» Exercise objective: Set down the whole listing below exactly. The pictures stay out.
####
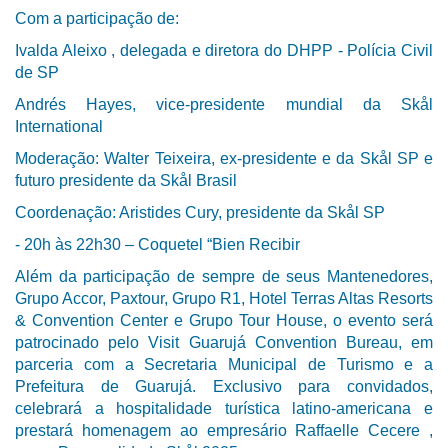
Com a participação de:
Ivalda Aleixo , delegada e diretora do DHPP - Polícia Civil
de SP
Andrés Hayes, vice-presidente mundial da Skål
International
Moderação: Walter Teixeira, ex-presidente e da Skål SP e
futuro presidente da Skål Brasil
Coordenação: Aristides Cury, presidente da Skål SP
- 20h às 22h30 – Coquetel “Bien Recibir
Além da participação de sempre de seus Mantenedores,
Grupo Accor, Paxtour, Grupo R1, Hotel Terras Altas Resorts
& Convention Center e Grupo Tour House, o evento será
patrocinado pelo Visit Guarujá Convention Bureau, em
parceria com a Secretaria Municipal de Turismo e a
Prefeitura de Guarujá. Exclusivo para convidados,
celebrará a hospitalidade turística latino-americana e
prestará homenagem ao empresário Raffaelle Cecere ,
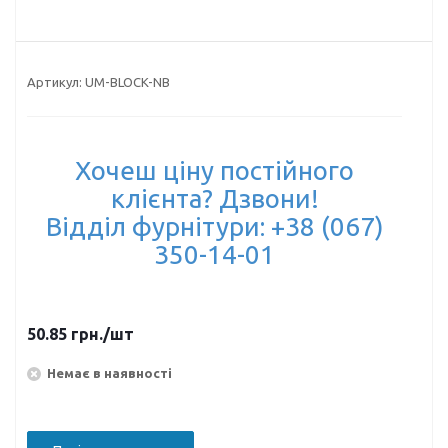
Артикул:
UM-BLOCK-NB
Хочеш ціну постійного
клієнта? Дзвони!
Відділ фурнітури: +38 (067)
350-14-01
50.85
грн.
/шт
Немає в наявності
####
» Solution for this task:
Com a participação de:
Ivalda Aleixo , delegada e diretora do DHPP - Polícia Civil
de SP
Andrés Hayes, vice-presidente mundial da Skål
International
Moderação: Walter Teixeira, ex-presidente e da Skål SP e
futuro presidente da Skål Brasil
Coordenação: Aristides Cury, presidente da Skål SP
- 20h às 22h30 – Coquetel “Bien Recibir
Além da participação de sempre de seus Mantenedores,
Grupo Accor, Paxtour, Grupo R1, Hotel Terras Altas Resorts
& Convention Center e Grupo Tour House, o evento será
patrocinado pelo Visit Guarujá Convention Bureau, em
parceria com a Secretaria Municipal de Turismo e a
Prefeitura de Guarujá. Exclusivo para convidados,
celebrará a hospitalidade turística latino-americana e
prestará homenagem ao empresário Raffaelle Cecere ,
Артикул:
UM-BLOCK-NB
Хочеш ціну постійного
клієнта? Дзвони!
Відділ фурнітури: +38 (067)
350-14-01
50.85
грн.
/шт
Немає в наявності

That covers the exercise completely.